Общее настроение несколько поднялось, когда на столе появился обед.
— Оранжевая рапсодия, — глядя на свою тарелку, заявил папа, — вот что это такое. Оранжевые рыбные палочки, оранжевые бобы, оранжевая картошка и, чтобы легче глоталось, стакан лучшего ирландского виски, которое, на счастье, тоже оранжевого цвета!
— Картошка не оранжевая, — возразила мама. — А выпить ты Дэниэлу предложил?
— Очень даже оранжевая, — горячо воскликнул папа. — Нет, не предлагал.
— Дэниэл, выпьешь виски? — спросила мама, вставая.
— Так, а если она не оранжевая, то какого же, скажите на милость, она цвета? — обратился папа ко всем присутствующим. — Розовая? Зеленая?

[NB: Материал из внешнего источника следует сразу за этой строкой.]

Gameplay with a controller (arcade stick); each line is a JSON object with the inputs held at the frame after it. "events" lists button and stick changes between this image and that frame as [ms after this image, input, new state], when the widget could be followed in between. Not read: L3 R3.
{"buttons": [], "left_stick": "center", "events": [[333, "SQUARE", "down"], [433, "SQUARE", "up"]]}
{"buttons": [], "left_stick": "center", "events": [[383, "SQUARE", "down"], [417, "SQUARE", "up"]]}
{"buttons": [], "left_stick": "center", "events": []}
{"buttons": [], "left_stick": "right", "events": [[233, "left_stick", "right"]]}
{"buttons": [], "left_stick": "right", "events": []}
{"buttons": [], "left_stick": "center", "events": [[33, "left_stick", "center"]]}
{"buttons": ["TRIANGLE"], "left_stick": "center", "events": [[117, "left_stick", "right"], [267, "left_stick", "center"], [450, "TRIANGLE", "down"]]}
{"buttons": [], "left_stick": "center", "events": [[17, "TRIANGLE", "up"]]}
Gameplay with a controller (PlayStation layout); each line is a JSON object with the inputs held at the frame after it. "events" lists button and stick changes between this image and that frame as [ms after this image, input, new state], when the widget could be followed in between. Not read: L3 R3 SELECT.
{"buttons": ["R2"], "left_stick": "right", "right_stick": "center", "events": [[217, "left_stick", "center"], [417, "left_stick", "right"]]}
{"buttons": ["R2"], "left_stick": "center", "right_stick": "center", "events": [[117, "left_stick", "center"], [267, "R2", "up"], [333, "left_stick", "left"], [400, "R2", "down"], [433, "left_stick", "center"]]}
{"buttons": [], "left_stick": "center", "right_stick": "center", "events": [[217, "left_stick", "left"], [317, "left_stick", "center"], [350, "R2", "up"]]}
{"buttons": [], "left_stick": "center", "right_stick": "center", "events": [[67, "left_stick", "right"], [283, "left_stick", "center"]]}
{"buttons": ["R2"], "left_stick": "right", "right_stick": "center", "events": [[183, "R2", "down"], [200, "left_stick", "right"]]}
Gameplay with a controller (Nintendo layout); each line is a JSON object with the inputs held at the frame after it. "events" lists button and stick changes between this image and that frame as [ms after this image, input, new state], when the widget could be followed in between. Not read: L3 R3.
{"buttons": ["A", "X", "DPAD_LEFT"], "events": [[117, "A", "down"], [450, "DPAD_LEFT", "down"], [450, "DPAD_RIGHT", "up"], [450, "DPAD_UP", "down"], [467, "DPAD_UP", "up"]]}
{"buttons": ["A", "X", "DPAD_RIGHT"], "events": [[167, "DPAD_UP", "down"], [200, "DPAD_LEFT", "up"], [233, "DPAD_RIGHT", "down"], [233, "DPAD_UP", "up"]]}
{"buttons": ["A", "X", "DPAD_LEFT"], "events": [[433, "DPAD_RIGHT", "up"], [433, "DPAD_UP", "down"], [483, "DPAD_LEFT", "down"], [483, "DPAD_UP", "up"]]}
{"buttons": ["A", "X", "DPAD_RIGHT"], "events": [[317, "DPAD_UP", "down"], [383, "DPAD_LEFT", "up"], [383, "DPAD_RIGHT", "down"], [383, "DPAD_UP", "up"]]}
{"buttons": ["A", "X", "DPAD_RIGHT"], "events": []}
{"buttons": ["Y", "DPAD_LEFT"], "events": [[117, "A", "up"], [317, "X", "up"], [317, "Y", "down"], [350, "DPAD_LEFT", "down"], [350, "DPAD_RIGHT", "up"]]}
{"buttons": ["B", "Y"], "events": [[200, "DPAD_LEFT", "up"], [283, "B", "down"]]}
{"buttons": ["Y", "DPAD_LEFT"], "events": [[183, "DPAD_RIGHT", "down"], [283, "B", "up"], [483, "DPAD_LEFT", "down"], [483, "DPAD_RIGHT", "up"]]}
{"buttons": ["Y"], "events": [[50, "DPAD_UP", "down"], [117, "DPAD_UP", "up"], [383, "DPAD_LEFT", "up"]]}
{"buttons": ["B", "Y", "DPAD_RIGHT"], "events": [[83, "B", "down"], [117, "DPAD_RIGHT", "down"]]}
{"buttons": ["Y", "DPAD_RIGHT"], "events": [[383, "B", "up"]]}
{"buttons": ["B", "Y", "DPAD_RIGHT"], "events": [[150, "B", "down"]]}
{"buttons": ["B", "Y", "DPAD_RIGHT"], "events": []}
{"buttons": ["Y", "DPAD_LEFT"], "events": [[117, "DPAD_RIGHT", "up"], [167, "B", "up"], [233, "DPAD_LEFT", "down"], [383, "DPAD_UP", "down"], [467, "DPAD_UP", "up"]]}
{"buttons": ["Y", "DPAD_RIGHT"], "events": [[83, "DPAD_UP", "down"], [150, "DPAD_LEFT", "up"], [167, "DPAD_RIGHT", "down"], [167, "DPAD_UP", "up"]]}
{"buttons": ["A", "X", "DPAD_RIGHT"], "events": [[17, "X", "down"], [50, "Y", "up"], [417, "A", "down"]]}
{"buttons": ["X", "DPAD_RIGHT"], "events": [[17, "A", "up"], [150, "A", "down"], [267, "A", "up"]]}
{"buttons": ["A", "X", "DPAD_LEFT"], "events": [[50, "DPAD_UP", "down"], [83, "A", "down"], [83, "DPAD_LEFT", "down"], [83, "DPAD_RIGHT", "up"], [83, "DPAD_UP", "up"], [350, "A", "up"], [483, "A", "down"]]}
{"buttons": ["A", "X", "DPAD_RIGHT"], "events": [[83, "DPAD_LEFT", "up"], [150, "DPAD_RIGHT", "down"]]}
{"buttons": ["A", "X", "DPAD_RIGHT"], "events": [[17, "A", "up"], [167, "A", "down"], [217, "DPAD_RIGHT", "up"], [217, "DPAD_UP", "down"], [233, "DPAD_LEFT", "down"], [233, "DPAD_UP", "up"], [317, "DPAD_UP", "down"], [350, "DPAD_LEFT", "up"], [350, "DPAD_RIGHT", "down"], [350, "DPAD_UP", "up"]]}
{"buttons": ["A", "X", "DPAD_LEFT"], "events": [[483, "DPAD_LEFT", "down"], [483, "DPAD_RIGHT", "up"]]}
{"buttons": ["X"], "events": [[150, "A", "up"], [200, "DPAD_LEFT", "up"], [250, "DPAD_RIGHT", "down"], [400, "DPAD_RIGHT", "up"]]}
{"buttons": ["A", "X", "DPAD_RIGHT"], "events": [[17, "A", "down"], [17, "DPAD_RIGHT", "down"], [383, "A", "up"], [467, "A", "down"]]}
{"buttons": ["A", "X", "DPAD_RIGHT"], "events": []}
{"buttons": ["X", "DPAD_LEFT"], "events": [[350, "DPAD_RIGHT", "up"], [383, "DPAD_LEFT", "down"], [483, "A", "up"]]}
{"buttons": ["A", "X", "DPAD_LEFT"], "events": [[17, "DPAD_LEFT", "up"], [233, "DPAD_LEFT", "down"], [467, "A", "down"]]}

— Нет, миссис Салливан, спасибо, — занервничал Дэниэл. — Что-то не хочется.
— Тебе и не нальют, — воинственно откликнулся папа. — Пока не скажешь, что картошка оранжевая.
Мама и папа выжидательно уставились на Дэниэла. Оба одинаково хотели перетянуть его на свою сторону.
— По-моему, она скорее золотистая, — после некоторого раздумья изрек он, будучи по натуре дипломатом.
— Нет, оранжевая!
— Золотистая, — со вкусом повторила мама.
Дэниэл ничего не говорил. Он, казалось, предпочел бы провалиться сквозь землю.
— Ну, хорошо же, — зарычал папа и грохнул кулаком по столу, отчего подпрыгнули тарелки и зазвенели ножи с вилками. — Тяжко с вами договориться. Золотисто-оранжевая — вот мое последнее слово. Не нравится — не соглашайся, но в несправедливости меня не обвинишь. Дайте парню выпить.
Не прошло и пяти минут, как папа снова развеселился. Обед творил с его плохим настроением настоящие чудеса.
— Знай ешь рыбные палочки, — восторженно заявил он, с улыбкой обводя взглядом стол — А ведь тут еще целых шесть штук. Гляньте-ка, — восхищенно продолжал он, поднимая вилку с надетой на нее целой рыбной палочкой и поворачивая ее, чтобы рассмотреть со всех сторон, — какая красота. Произведение искусства. Университетского образования мало, чтобы как следует приготовить хоть одну такую палочку.